Maybe it was her mother who had brought her to see her grandfather, but that probably wasn’t the case. Her mother’s long flight from the military began with her marriage to Riza’s father. When she had Riza, she tried very hard to guide her daughter along the same path and now, thinking back, Riza can’t remember when she began to drift away from her mother-and back to the source that haunted them both.

It might have been her uncle then; maybe he had had business in the East somewhere or maybe he had wanted to indulge her grandfather. She could see how a man like her grandfather would be easy to indulge with his kindly smile and shrinking physique. Even now she couldn’t imagine her grandfather on a battlefield; any attempt formed an image of him jovially shouting commands. The incongruity made her shiver. Only years later would Riza begin to comprehend that this phantom figure, her grandfather the commander, might be the root of her mother’s hate for all things military, but this only when Riza was an adult herself and caught up in the army’s strangling hold. Even then the passion with which her mother clung to distaste would always baffle Riza.

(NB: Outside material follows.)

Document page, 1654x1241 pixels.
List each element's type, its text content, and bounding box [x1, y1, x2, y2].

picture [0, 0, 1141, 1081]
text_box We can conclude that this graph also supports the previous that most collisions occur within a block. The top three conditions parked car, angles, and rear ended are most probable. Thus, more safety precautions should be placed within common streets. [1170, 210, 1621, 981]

Where her grandfather worked never seemed like a bad place. His office, once his door was shut, was very quiet. She remembers the dreamlike way the pieces seemed to sit on the board-on account of the light, maybe, or perhaps her own faltering memory. She remembers the feel of the pieces better, smooth beneath her small, young hands. Their nooks and crannies left the imprint of their textures on her memory and even now she can almost remember the feel of pinching the rook between her fingers so that the tops of its battlements left little squares in her thumb. She never quite knew where or how the pieces went, but her grandfather watched her with his keen, kindly eyes and directed her in his soft, but certain voice so that the pieces all magically fell into their spots. Knights were too confusing with their jumping L-pattern-not at all simple-and she quickly abandoned them. Bishops were better, traveling in diagonals across the board, sidling up to the rooks that she moved ponderously up and down, side to side. Pawns were not much fun but the queen made up for their boring one-way march. He let her keep the queen, she knows now, although he could have taken the piece in a myriad of ways.

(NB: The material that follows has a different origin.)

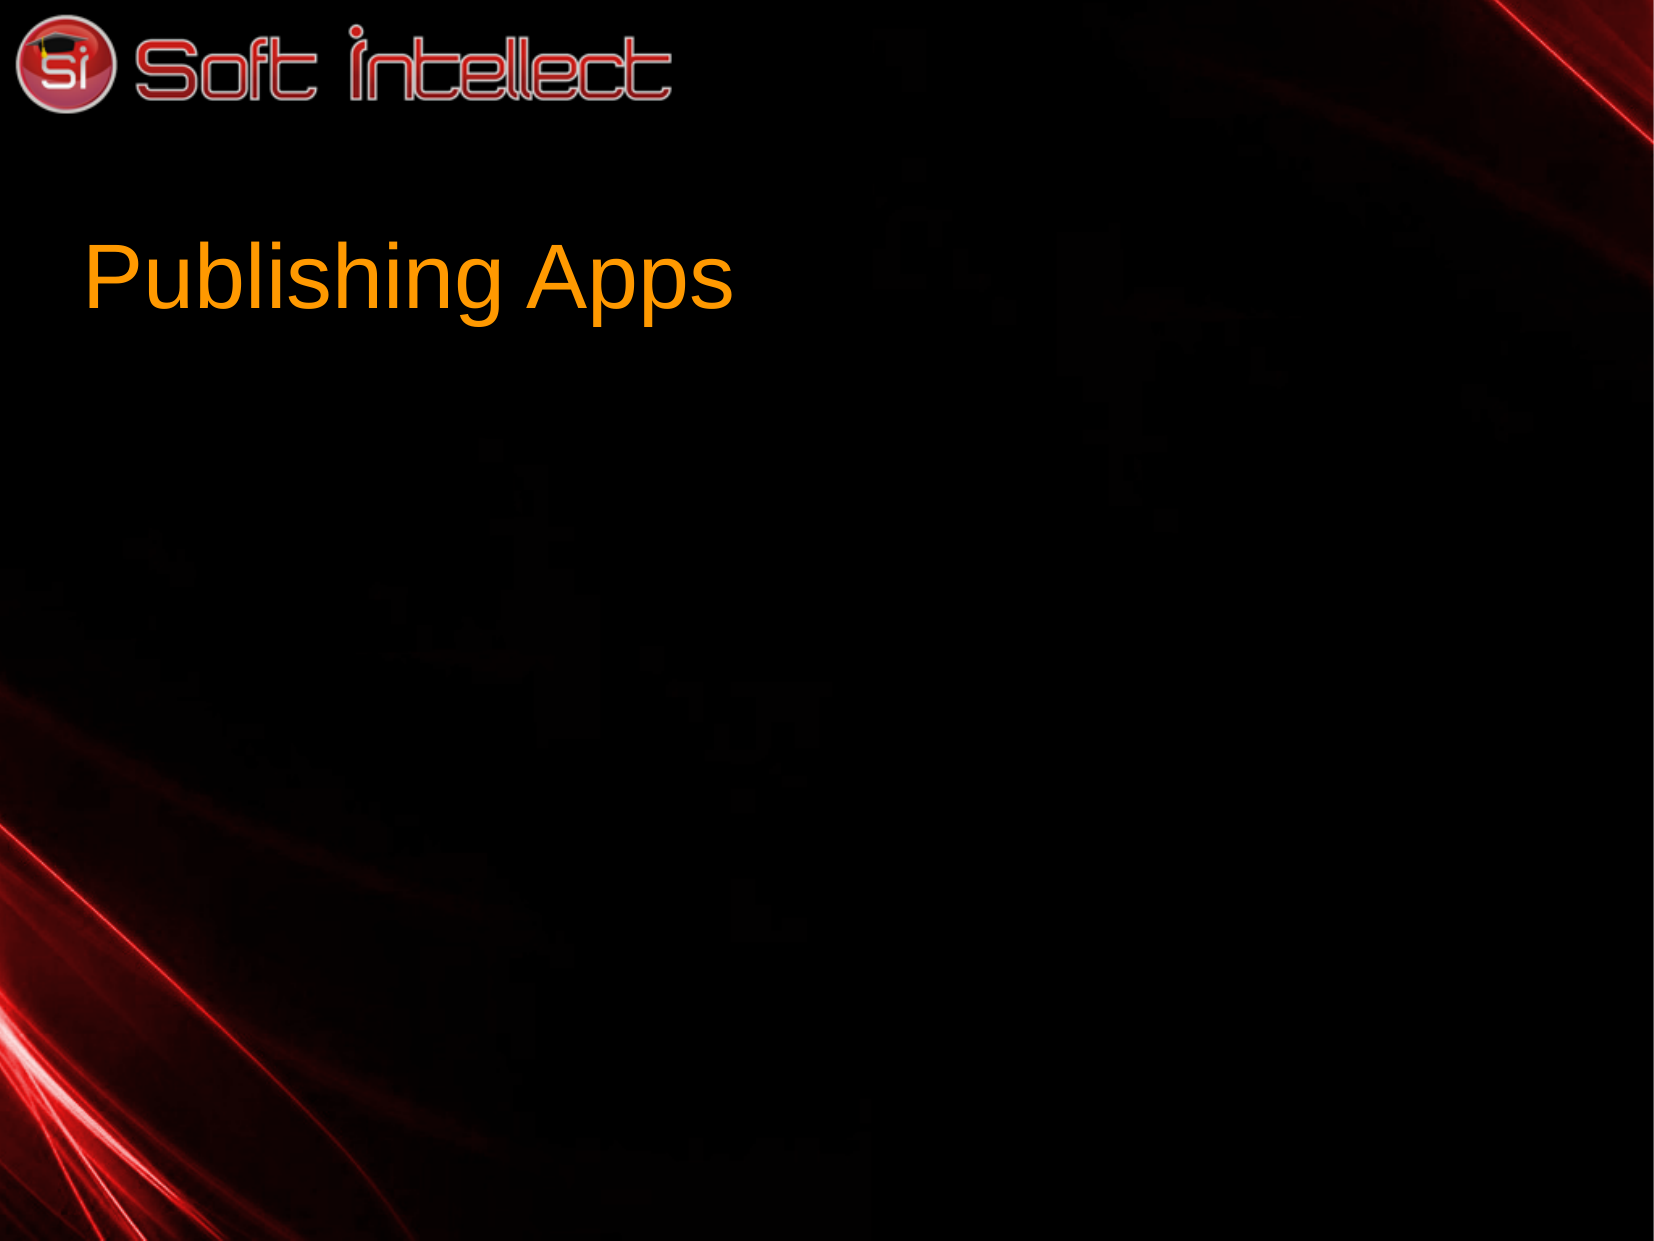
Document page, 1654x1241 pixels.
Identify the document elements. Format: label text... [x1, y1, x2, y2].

title Publishing Apps [82, 173, 1571, 381]
picture [0, 0, 1654, 1241]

Her grandfather was very kind.

She never won-there wasn’t enough time in their visit for that-but Riza is sure he would have let her, even guided her patiently and knowingly to the checkmate that would have thrown her into fits of triumphant giggling. He would have smiled that slow smile that almost reminded her of her mother when she was especially pleased with something her daughter did, an expression that Riza would find herself seeing less and less as she grew older.

She thinks about this chess game as her commander sets up the board between them. It is late-or early, depending whom you ask, including her who might answer one way or the other, depending on her mood-no one is in the office but them, and the work is far from done, but they both need a break. He sweeps the pawns across the board, black and white, her side then his. He lines up rooks, knights, bishops, the queen, the king. She has seen the little figures so many times but suddenly something seems different; she realizes then that if she thinks hard enough, she can almost imagine this is the same chessboard that her grandfather used all those years ago. It drags her back.

Colonel Mustang hesitates after he finishes setting the board and then he looks at her expectantly-she is white. She gazes back at him steadily.

“I don’t remember how to play,” she confesses.

He doesn’t react at first, but then he smiles, a lopsided smirk that conveys somehow both confidence and affectionate amusement. “I’ll show you.”

As the time passes and he patiently, confidently shows her how the pieces move and instructs her in simple strategies, there is a subtle shift in his smile. It becomes less a smirk and almost something like contentment. Later, when she takes his queen from under his nose, he sits back and beams at her in the satisfied wonder only a teacher could feel and she thinks about her grandfather’s and her mother’s smiles, approving, loving.

Riza wonders if this is why she has been running from one place to the next-seeking one smile after the other. This one, she thinks, she can stop for. This one, she thinks, she deserves.